Happy Mother's Day to all the Moms & Moms-To-Be out there! Unfortunately, I won't get to see my mom today, but, like millions of other Americans on every 2nd Sunday in May, I will be calling her today to wish her a happy day today & to let her know how blessed I am that she's my mom!!

Below you will find a short history on Mother's Day from the good folks at Wikipedia, including the fact that it was originally intended by the woman who first thought up the idea in the U.S. shortly after the U.S. Civil War as a day for mothers (& others) to protest the idea of war. You can find a more detailed history of Mother's Day around the world & more info on how the original founder of Mother's Day in the US eventually came to renounce the day due to what she saw as it's over-commercialization at Mother's Day Central at http://www.mothersdaycentral.com/about-mothersday/history/.

The United States celebrates Mother's Day on the second Sunday in May. In the United States, Mother's Day was loosely inspired by the British day and was imported by social activist Julia Ward Howe after the American Civil War. However, it was intended as a call to unite women against war. In 1870, she wrote the Mother's Day Proclamation as a call for peace and disarmament. Howe failed in her attempt to get formal recognition of a Mother's Day for Peace. Her idea was influenced by Ann Jarvis, a young Appalachian homemaker who, starting in 1858, had attempted to improve sanitation through what she called Mothers' Work Days. She organized women throughout the Civil War to work for better sanitary conditions for both sides, and in 1868 she began work to reconcile Union and Confederate neighbors.

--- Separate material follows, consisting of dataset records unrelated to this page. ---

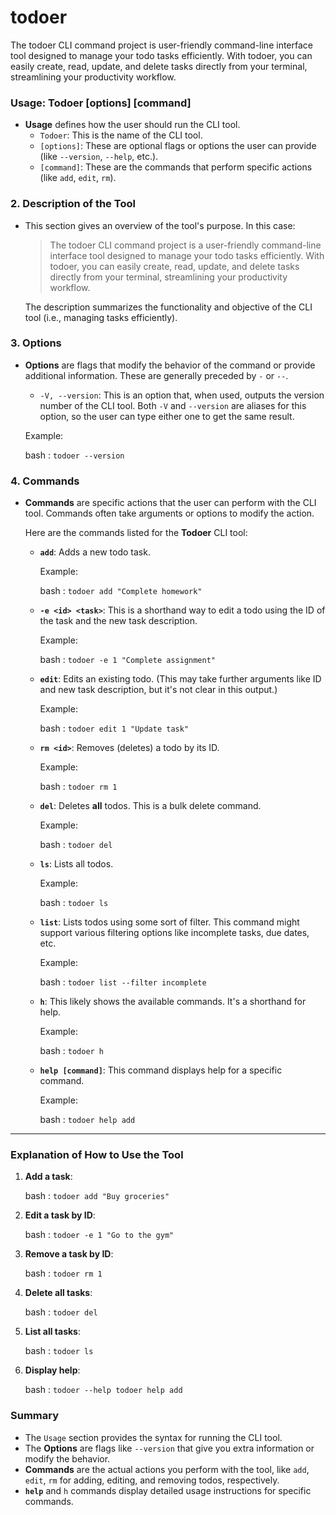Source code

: # todoer
The todoer CLI command project is user-friendly command-line interface tool designed to manage your todo tasks efficiently. With todoer, you can easily create, read, update, and delete tasks directly from your terminal, streamlining your productivity workflow.

### **Usage: Todoer [options] [command]**

-   **Usage** defines how the user should run the CLI tool.
    -   `Todoer`: This is the name of the CLI tool.
    -   `[options]`: These are optional flags or options the user can provide (like `--version`, `--help`, etc.).
    -   `[command]`: These are the commands that perform specific actions (like `add`, `edit`, `rm`).

### 2\. **Description of the Tool**

-   This section gives an overview of the tool's purpose. In this case:

    > The todoer CLI command project is a user-friendly command-line interface tool designed to manage your todo tasks efficiently. With todoer, you can easily create, read, update, and delete tasks directly from your terminal, streamlining your productivity workflow.

    The description summarizes the functionality and objective of the CLI tool (i.e., managing tasks efficiently).

### 3\. **Options**

-   **Options** are flags that modify the behavior of the command or provide additional information. These are generally preceded by `-` or `--`.

    -   `-V, --version`: This is an option that, when used, outputs the version number of the CLI tool. Both `-V` and `--version` are aliases for this option, so the user can type either one to get the same result.

    Example:

    bash : `todoer --version`

### 4\. **Commands**

-   **Commands** are specific actions that the user can perform with the CLI tool. Commands often take arguments or options to modify the action.

    Here are the commands listed for the **Todoer** CLI tool:

    -   **`add`**: Adds a new todo task.

        Example:

        bash : `todoer add "Complete homework"`

    -   **`-e <id> <task>`**: This is a shorthand way to edit a todo using the ID of the task and the new task description.

        Example:

        bash : `todoer -e 1 "Complete assignment"`

    -   **`edit`**: Edits an existing todo. (This may take further arguments like ID and new task description, but it's not clear in this output.)

        Example:

        bash : `todoer edit 1 "Update task"`

    -   **`rm <id>`**: Removes (deletes) a todo by its ID.

        Example:

        bash : `todoer rm 1`

    -   **`del`**: Deletes **all** todos. This is a bulk delete command.

        Example:

        bash : `todoer del`

    -   **`ls`**: Lists all todos.

        Example:

        bash : `todoer ls`

    -   **`list`**: Lists todos using some sort of filter. This command might support various filtering options like incomplete tasks, due dates, etc.

        Example:

        bash : `todoer list --filter incomplete`

    -   **`h`**: This likely shows the available commands. It's a shorthand for help.

        Example:

        bash : `todoer h`

    -   **`help [command]`**: This command displays help for a specific command.

        Example:

        bash : `todoer help add`

* * * * *

### Explanation of How to Use the Tool

1.  **Add a task**:

    bash : `todoer add "Buy groceries"`

2.  **Edit a task by ID**:

    bash : `todoer -e 1 "Go to the gym"`

3.  **Remove a task by ID**:

    bash : `todoer rm 1`

4.  **Delete all tasks**:

    bash : `todoer del`

5.  **List all tasks**:

    bash : `todoer ls`

6.  **Display help**:

    bash : `todoer --help
    todoer help add`

### Summary

-   The `Usage` section provides the syntax for running the CLI tool.
-   The **Options** are flags like `--version` that give you extra information or modify the behavior.
-   **Commands** are the actual actions you perform with the tool, like `add`, `edit`, `rm` for adding, editing, and removing todos, respectively.
-   **`help`** and `h` commands display detailed usage instructions for specific commands.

When Jarvis died in 1907, her daughter, named Anna Jarvis, started the crusade to found a memorial day for women. The first such Mother's Day was celebrated in Grafton, West Virginia, on 10 May 1908, in the church where the elder Ann Jarvis had taught Sunday School. Originally the Andrews Methodist Episcopal Church, this building is now the International Mother's Day Shrine (a National Historic Landmark). From there, the custom caught on — spreading eventually to 45 states. The holiday was declared officially by some states beginning in 1912. In 1914 President Woodrow Wilson declared the first national Mother's Day, as a day for American citizens to show the flag in honor of those mothers whose sons had died in war.

Nine years after the first official Mother's Day, commercialization of the U.S. holiday became so rampant that Anna Jarvis herself became a major opponent of what the holiday had become. Mother's Day continues to this day to be one of the most commercially successful U.S. occasions. According to the National Restaurant Association, Mother's Day is now the most popular day of the year to dine out at a restaurant in the United States.